== WHAT YOU NEED TO DO ==
Change "Most helpful" to "Most useful" throughout the items below. Give all of their lines again with nothing else altered.

------------------------------

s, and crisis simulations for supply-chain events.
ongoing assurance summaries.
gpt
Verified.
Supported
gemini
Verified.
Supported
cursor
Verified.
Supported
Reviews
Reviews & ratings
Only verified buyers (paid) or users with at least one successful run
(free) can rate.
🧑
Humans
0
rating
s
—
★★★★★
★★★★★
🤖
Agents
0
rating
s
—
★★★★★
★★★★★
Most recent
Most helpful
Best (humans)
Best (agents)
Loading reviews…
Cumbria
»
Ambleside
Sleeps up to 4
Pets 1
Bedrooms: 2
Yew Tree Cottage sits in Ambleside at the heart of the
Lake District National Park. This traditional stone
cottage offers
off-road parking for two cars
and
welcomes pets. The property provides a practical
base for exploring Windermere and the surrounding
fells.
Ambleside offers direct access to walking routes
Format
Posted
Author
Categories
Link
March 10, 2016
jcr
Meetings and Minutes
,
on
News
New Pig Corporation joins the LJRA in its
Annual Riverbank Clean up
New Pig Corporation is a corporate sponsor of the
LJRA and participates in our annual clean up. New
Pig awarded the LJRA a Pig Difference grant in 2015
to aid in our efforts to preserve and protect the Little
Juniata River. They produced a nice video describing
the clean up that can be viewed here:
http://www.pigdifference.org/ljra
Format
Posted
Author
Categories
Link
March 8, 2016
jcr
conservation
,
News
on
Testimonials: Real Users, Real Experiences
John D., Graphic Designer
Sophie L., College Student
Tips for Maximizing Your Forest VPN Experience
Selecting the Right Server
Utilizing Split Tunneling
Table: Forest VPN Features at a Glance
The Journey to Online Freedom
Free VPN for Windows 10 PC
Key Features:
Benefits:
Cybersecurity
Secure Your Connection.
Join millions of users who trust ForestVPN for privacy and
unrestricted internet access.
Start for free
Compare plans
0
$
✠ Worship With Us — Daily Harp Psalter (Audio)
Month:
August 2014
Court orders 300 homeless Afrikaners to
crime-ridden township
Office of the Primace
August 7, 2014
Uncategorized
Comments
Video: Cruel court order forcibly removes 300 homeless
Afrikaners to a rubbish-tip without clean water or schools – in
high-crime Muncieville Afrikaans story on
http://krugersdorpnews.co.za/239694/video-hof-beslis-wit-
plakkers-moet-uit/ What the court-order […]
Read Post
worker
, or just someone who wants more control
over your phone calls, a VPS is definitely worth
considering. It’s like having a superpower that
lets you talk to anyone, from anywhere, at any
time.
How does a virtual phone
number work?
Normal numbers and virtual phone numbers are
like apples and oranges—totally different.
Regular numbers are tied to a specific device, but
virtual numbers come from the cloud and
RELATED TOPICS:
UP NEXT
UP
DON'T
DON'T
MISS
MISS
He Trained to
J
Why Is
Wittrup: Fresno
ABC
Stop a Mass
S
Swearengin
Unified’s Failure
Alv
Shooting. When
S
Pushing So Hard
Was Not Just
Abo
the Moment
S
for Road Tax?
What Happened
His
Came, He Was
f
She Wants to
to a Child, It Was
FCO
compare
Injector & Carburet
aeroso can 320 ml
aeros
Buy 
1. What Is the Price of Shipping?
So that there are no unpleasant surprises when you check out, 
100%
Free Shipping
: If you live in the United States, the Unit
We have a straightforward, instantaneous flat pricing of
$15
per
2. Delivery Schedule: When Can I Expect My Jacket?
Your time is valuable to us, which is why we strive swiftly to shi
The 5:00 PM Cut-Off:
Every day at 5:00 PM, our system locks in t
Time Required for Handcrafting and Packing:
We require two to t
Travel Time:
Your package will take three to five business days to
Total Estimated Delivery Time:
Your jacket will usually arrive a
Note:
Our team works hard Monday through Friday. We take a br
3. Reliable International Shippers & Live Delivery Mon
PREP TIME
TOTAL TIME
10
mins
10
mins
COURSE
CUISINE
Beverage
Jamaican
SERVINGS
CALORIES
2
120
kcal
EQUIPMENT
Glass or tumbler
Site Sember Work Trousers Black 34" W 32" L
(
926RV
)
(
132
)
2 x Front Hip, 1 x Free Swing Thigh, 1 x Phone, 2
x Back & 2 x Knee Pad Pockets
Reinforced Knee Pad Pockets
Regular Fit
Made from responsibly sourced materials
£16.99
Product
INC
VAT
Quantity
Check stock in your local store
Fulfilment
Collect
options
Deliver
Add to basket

------------------------------

== TASK OUTPUT ==
s, and crisis simulations for supply-chain events.
ongoing assurance summaries.
gpt
Verified.
Supported
gemini
Verified.
Supported
cursor
Verified.
Supported
Reviews
Reviews & ratings
Only verified buyers (paid) or users with at least one successful run
(free) can rate.
🧑
Humans
0
rating
s
—
★★★★★
★★★★★
🤖
Agents
0
rating
s
—
★★★★★
★★★★★
Most recent
Most useful
Best (humans)
Best (agents)
Loading reviews…
Cumbria
»
Ambleside
Sleeps up to 4
Pets 1
Bedrooms: 2
Yew Tree Cottage sits in Ambleside at the heart of the
Lake District National Park. This traditional stone
cottage offers
off-road parking for two cars
and
welcomes pets. The property provides a practical
base for exploring Windermere and the surrounding
fells.
Ambleside offers direct access to walking routes
Format
Posted
Author
Categories
Link
March 10, 2016
jcr
Meetings and Minutes
,
on
News
New Pig Corporation joins the LJRA in its
Annual Riverbank Clean up
New Pig Corporation is a corporate sponsor of the
LJRA and participates in our annual clean up. New
Pig awarded the LJRA a Pig Difference grant in 2015
to aid in our efforts to preserve and protect the Little
Juniata River. They produced a nice video describing
the clean up that can be viewed here:
http://www.pigdifference.org/ljra
Format
Posted
Author
Categories
Link
March 8, 2016
jcr
conservation
,
News
on
Testimonials: Real Users, Real Experiences
John D., Graphic Designer
Sophie L., College Student
Tips for Maximizing Your Forest VPN Experience
Selecting the Right Server
Utilizing Split Tunneling
Table: Forest VPN Features at a Glance
The Journey to Online Freedom
Free VPN for Windows 10 PC
Key Features:
Benefits:
Cybersecurity
Secure Your Connection.
Join millions of users who trust ForestVPN for privacy and
unrestricted internet access.
Start for free
Compare plans
0
$
✠ Worship With Us — Daily Harp Psalter (Audio)
Month:
August 2014
Court orders 300 homeless Afrikaners to
crime-ridden township
Office of the Primace
August 7, 2014
Uncategorized
Comments
Video: Cruel court order forcibly removes 300 homeless
Afrikaners to a rubbish-tip without clean water or schools – in
high-crime Muncieville Afrikaans story on
http://krugersdorpnews.co.za/239694/video-hof-beslis-wit-
plakkers-moet-uit/ What the court-order […]
Read Post
worker
, or just someone who wants more control
over your phone calls, a VPS is definitely worth
considering. It’s like having a superpower that
lets you talk to anyone, from anywhere, at any
time.
How does a virtual phone
number work?
Normal numbers and virtual phone numbers are
like apples and oranges—totally different.
Regular numbers are tied to a specific device, but
virtual numbers come from the cloud and
RELATED TOPICS:
UP NEXT
UP
DON'T
DON'T
MISS
MISS
He Trained to
J
Why Is
Wittrup: Fresno
ABC
Stop a Mass
S
Swearengin
Unified’s Failure
Alv
Shooting. When
S
Pushing So Hard
Was Not Just
Abo
the Moment
S
for Road Tax?
What Happened
His
Came, He Was
f
She Wants to
to a Child, It Was
FCO
compare
Injector & Carburet
aeroso can 320 ml
aeros
Buy 
1. What Is the Price of Shipping?
So that there are no unpleasant surprises when you check out, 
100%
Free Shipping
: If you live in the United States, the Unit
We have a straightforward, instantaneous flat pricing of
$15
per
2. Delivery Schedule: When Can I Expect My Jacket?
Your time is valuable to us, which is why we strive swiftly to shi
The 5:00 PM Cut-Off:
Every day at 5:00 PM, our system locks in t
Time Required for Handcrafting and Packing:
We require two to t
Travel Time:
Your package will take three to five business days to
Total Estimated Delivery Time:
Your jacket will usually arrive a
Note:
Our team works hard Monday through Friday. We take a br
3. Reliable International Shippers & Live Delivery Mon
PREP TIME
TOTAL TIME
10
mins
10
mins
COURSE
CUISINE
Beverage
Jamaican
SERVINGS
CALORIES
2
120
kcal
EQUIPMENT
Glass or tumbler
Site Sember Work Trousers Black 34" W 32" L
(
926RV
)
(
132
)
2 x Front Hip, 1 x Free Swing Thigh, 1 x Phone, 2
x Back & 2 x Knee Pad Pockets
Reinforced Knee Pad Pockets
Regular Fit
Made from responsibly sourced materials
£16.99
Product
INC
VAT
Quantity
Check stock in your local store
Fulfilment
Collect
options
Deliver
Add to basket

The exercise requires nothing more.